• Work request 1
Copy the passage in the forum thread on save rooms and item duplication from "Which, that's a" to "walking around Allanak?", keeping the original wording.
• Work request 2
Extend the forum thread on save rooms and item duplication, starting right after its final sentence.

━━━ Document extract ━━━

That HG that some templar leaves in an apartment hallway that also respawns back where it normally does?  That, except for everything.

Ugh, right.

Which, that's a problem even today. I suspect there are a number of NPCs stuck in weird places because a zone got staff-saved while they were there. The answer might be better overall ability to manage NPCs.
<Maso> I thought you were like...a real sweet lady.

Quote from: Brokkr on May 23, 2019, 06:30:35 PM
Probably less of a conversation around items and more of a conversation around NPCs.

That HG that some templar leaves in an apartment hallway that also respawns back where it normally does?  That, except for everything.

Is this what causes there to be sixteen of the same NPC walking around Allanak?

What are the circumstances where an item would dupe?

#1:  An item is force-loaded into a room on every reboot.  Now that the room is a save room, every reboot adds one more of the item to the room.  This would result from a poor implementation of the save room code, really.  I can imagine infinite chairs being spawned in the Gaj, for example.  You'd have to put a load-check in for every item being loaded on a reboot:
Begin loading process
Generate list of items to be loaded
For every item on list:  is item already in room?
If yes: don't load item; move to next item on list
If no: load item; move to next item on list


#2: An item is force-loaded into a room on every reboot.  It's a commonly-traversed room, and the item is both collectible and non-consumable.  So on every reboot, a new item gets generated, a PC collects it, and moves it to another room, where it is saved.  I feel like the duplication would reach an asymptote at some point, though, where everyone already has a copy of the item, so nobody bothers to pick up the "new" one generated by the last reboot.  If item-picker-upper NPCs traverse the room, however, it could possibly lead to a scenario where every NPC that could reasonably wander past that item will eventually have an inventory full of that item.

#3: An NPC loads every reboot, but gets ganked by other NPCs that don't pick items up.  E.g. carru ganking tribal NPCs.  NPC drops items, items get saved.  Repeat ad infinitum.

I suppose the solution would be to have a different room-type.  Regular save rooms act just like they do now.  Implement a new "partial save" (PSave) room, that has different behavior.

━━━ Study material ━━━

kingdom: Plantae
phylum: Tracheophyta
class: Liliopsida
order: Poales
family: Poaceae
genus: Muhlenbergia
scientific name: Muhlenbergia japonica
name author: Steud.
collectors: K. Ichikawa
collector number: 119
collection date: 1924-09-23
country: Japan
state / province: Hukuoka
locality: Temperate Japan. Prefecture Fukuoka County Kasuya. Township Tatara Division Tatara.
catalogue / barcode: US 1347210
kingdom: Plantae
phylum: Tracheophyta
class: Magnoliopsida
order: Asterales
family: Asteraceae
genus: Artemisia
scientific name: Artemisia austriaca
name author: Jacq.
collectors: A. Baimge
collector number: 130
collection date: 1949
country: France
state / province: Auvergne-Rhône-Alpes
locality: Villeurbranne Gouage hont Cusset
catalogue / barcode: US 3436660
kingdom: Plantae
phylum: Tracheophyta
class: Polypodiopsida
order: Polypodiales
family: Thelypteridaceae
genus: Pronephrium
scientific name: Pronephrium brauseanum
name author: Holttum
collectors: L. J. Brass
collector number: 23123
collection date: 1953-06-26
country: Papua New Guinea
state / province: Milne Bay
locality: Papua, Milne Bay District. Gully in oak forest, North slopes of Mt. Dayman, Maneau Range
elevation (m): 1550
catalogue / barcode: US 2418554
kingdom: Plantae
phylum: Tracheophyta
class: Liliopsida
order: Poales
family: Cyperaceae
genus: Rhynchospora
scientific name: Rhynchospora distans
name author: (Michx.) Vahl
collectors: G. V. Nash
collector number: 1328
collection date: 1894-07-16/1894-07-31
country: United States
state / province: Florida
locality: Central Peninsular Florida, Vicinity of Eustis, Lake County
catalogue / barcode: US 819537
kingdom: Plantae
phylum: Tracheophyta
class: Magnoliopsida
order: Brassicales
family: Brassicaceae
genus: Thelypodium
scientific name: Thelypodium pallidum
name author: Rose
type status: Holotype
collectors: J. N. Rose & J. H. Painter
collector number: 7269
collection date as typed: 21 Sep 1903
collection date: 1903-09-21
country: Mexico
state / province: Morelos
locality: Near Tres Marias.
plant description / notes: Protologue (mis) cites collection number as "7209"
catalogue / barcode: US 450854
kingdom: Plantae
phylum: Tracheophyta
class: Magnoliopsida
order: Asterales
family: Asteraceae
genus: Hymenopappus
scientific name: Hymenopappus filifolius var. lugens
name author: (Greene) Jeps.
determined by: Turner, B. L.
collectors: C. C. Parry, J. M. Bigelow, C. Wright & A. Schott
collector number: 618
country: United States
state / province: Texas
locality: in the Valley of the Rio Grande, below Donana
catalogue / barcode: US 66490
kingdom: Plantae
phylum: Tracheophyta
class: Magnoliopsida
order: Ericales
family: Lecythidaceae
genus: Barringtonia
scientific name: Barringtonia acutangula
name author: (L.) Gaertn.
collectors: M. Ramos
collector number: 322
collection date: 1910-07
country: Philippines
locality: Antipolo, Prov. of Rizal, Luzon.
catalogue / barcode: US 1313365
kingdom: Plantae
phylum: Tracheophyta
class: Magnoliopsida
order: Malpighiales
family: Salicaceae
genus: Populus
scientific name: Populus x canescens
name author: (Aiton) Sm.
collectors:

━━━

• Task result 1
Which, that's a problem even today. I suspect there are a number of NPCs stuck in weird places because a zone got staff-saved while they were there. The answer might be better overall ability to manage NPCs.
<Maso> I thought you were like...a real sweet lady.

Quote from: Brokkr on May 23, 2019, 06:30:35 PM
Probably less of a conversation around items and more of a conversation around NPCs.

That HG that some templar leaves in an apartment hallway that also respawns back where it normally does?  That, except for everything.

Is this what causes there to be sixteen of the same NPC walking around Allanak?

• Task result 2
Some potential rules for PSave rooms:
1.  Abundance-based decay.  Every item sitting in a PSave is subject to a periodic check to determine whether it decays.  The more of an item that exists in the world, the higher the chance it will get burned randomly.  The decay could be implemented in a number of ways:  a) on a timer, where the item will "sink into the sands" or something randomly or b) on reboots, so if an item is flagged for removal by the decay code, it will persist in the gameworld until a reboot, at which point it will not load again on reboot (if a PC picks up, moves, or otherwise manipulates the item, the no-load flag will be removed).

2. Hard caps.  A PSave room could be set with a low hard-cap weight limit for saved objects.  Any objects attempting to load beyond the weight cap would simply not be loaded on reboot. Alternatively, it could be a number-based hard cap:  if a PSave room has a hard-cap-item-type limit set at 5, only 5 of each type of item would be loaded on reboot, regardless of how many of the item was present prior to that.  A PSave room could also just have a straight generic item limit:  the last 10 items in the list get loaded, everything else simply doesn't load on the reboot.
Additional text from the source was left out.